For a customer I need to extend the current single edge-router setup to a redundant one. The router used is and will be a Cisco ASR 1001-X with 16GB memory. The customer does eBGP for transit and iBGP for DMVPN, running on the same router. VRFs and NAT is used as well.
The picture below represents the current setup (left) and the planned setup (right).
https://i.imgur.com/GptS6Ek.png
IMO i do have 3 options:
1) run iBGP (AS12) between the ASR's and both ASR's will open a eBGP session to AS10 and AS11. this is probably the most robust/vendor neutral setup
2) run iBGP (AS12) between the ASR's, while each router only holds one eBGP session to one transit AS. therefore the left ASR may open an eBGP session to AS10, while the right one will open an eBGP session to AS11. (i don't see any real benefit in this setup currently, listing just for the sake of completeness)

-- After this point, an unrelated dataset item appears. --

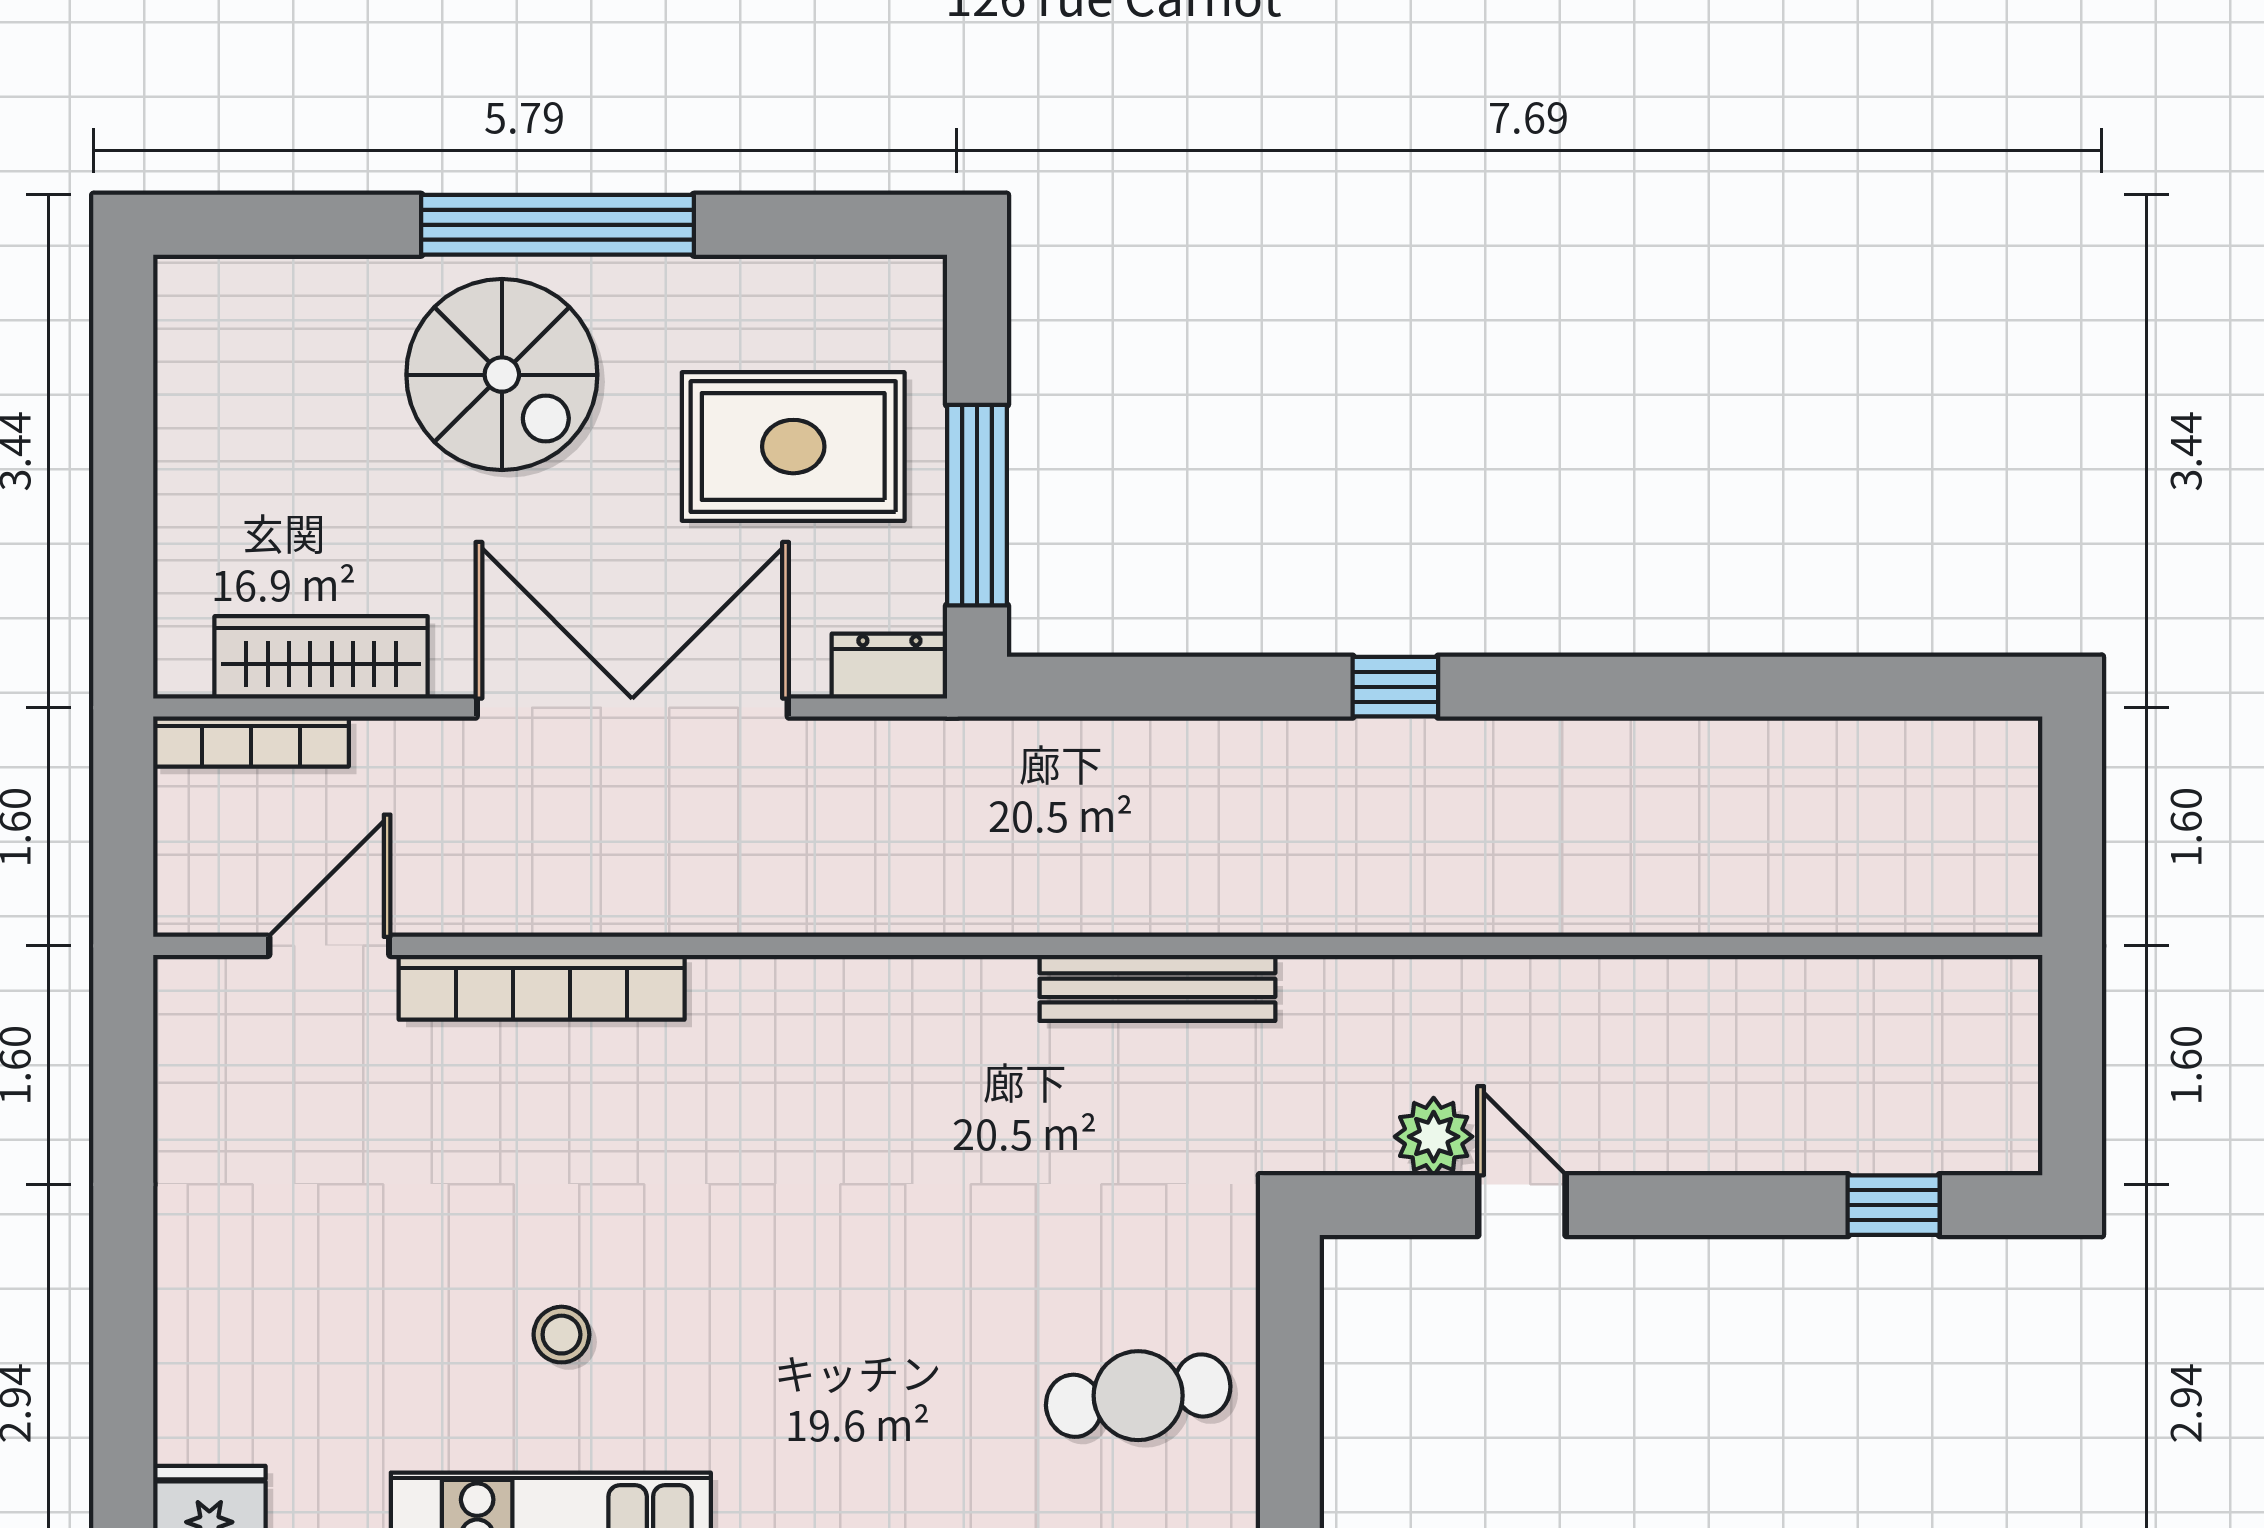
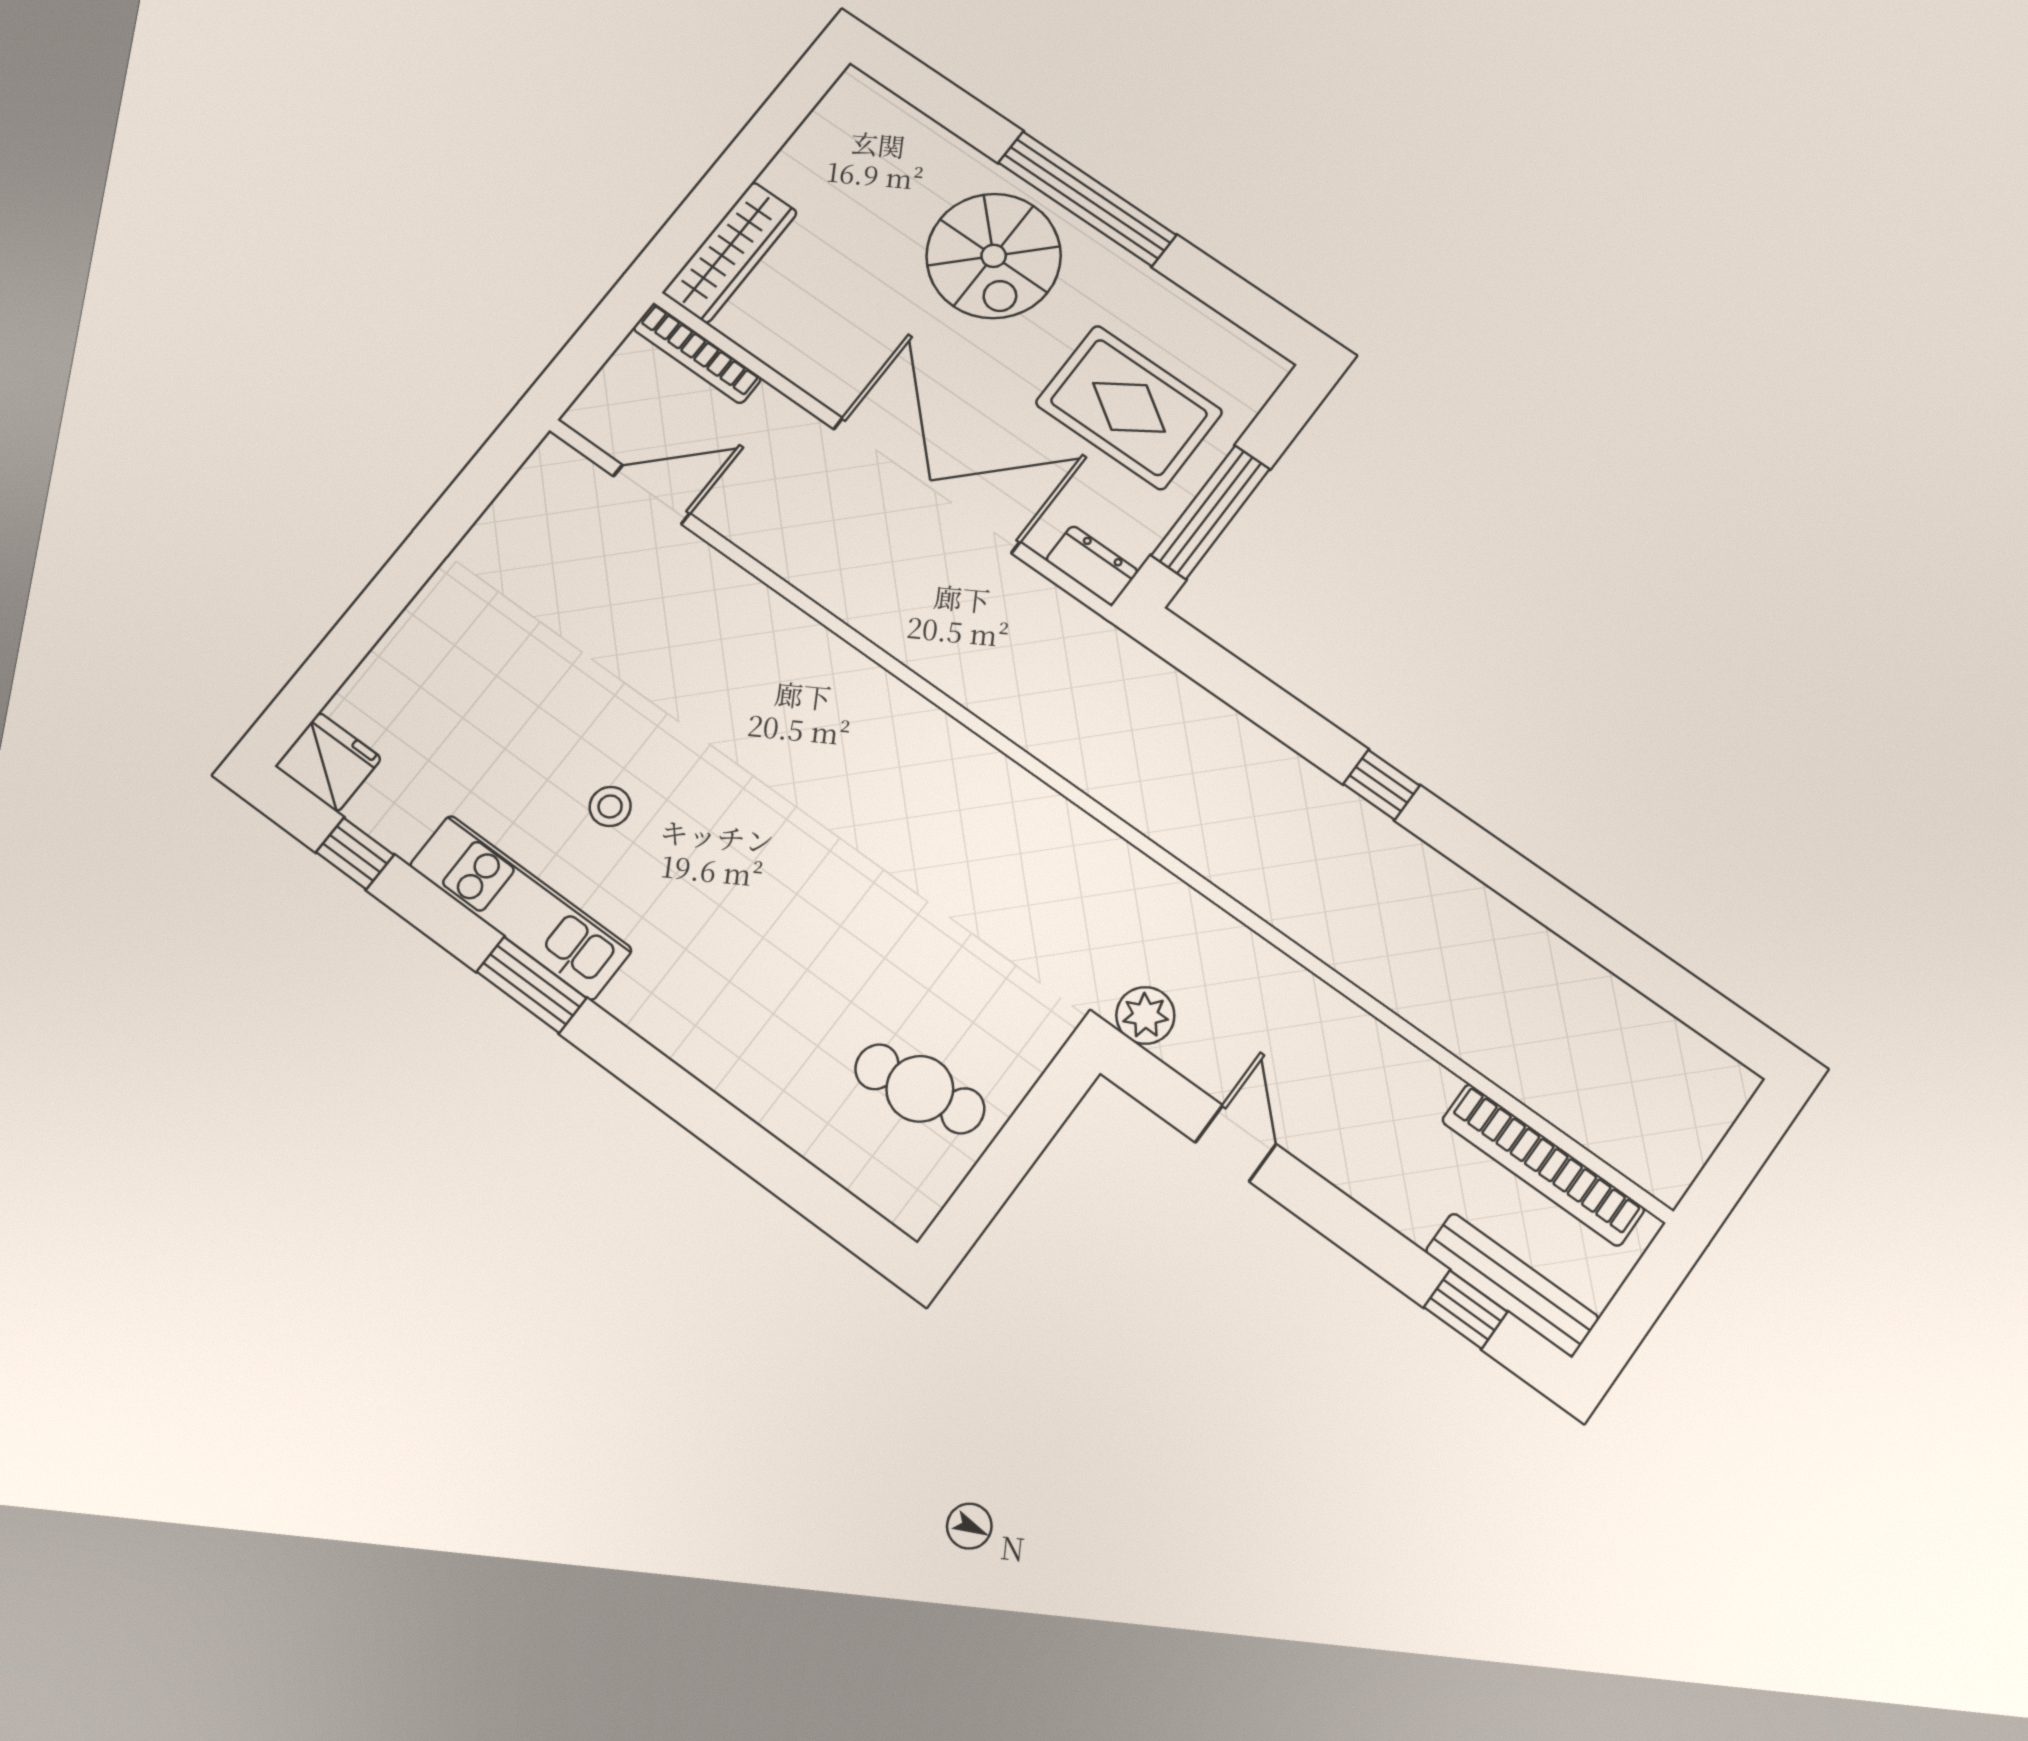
wardrobe: (321, 657) -> (730, 252), moved, turned 90
bookcase: (542, 987) -> (1543, 1165), moved
bench: (1157, 988) -> (1512, 1285), moved
plant: (1434, 1137) -> (1145, 1015), moved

3) use cisco stateful switchover (SSO) [1] on both ASRs. configure only one to be 'active' while the other router keeps in hot-standby mode. tbh i don't have any experience with cisco SSO yet. however i expect this setup to be more robust to human failures (changing configuration only on just 1 router) since the configuration should be synchronized by cisco and are configurable (more or less) as 'one' device.
currently i'm testing option 3 in a lab environment. if the config of the router would be more simple i'd probably opt for option 1, however with a bunch of different VRFs, DMVPN and NAT rules option 3 human failure may be a larger threat than a proprietary HA protocol.
My question is: do i miss something? should cisco SSO be used for such a scenario?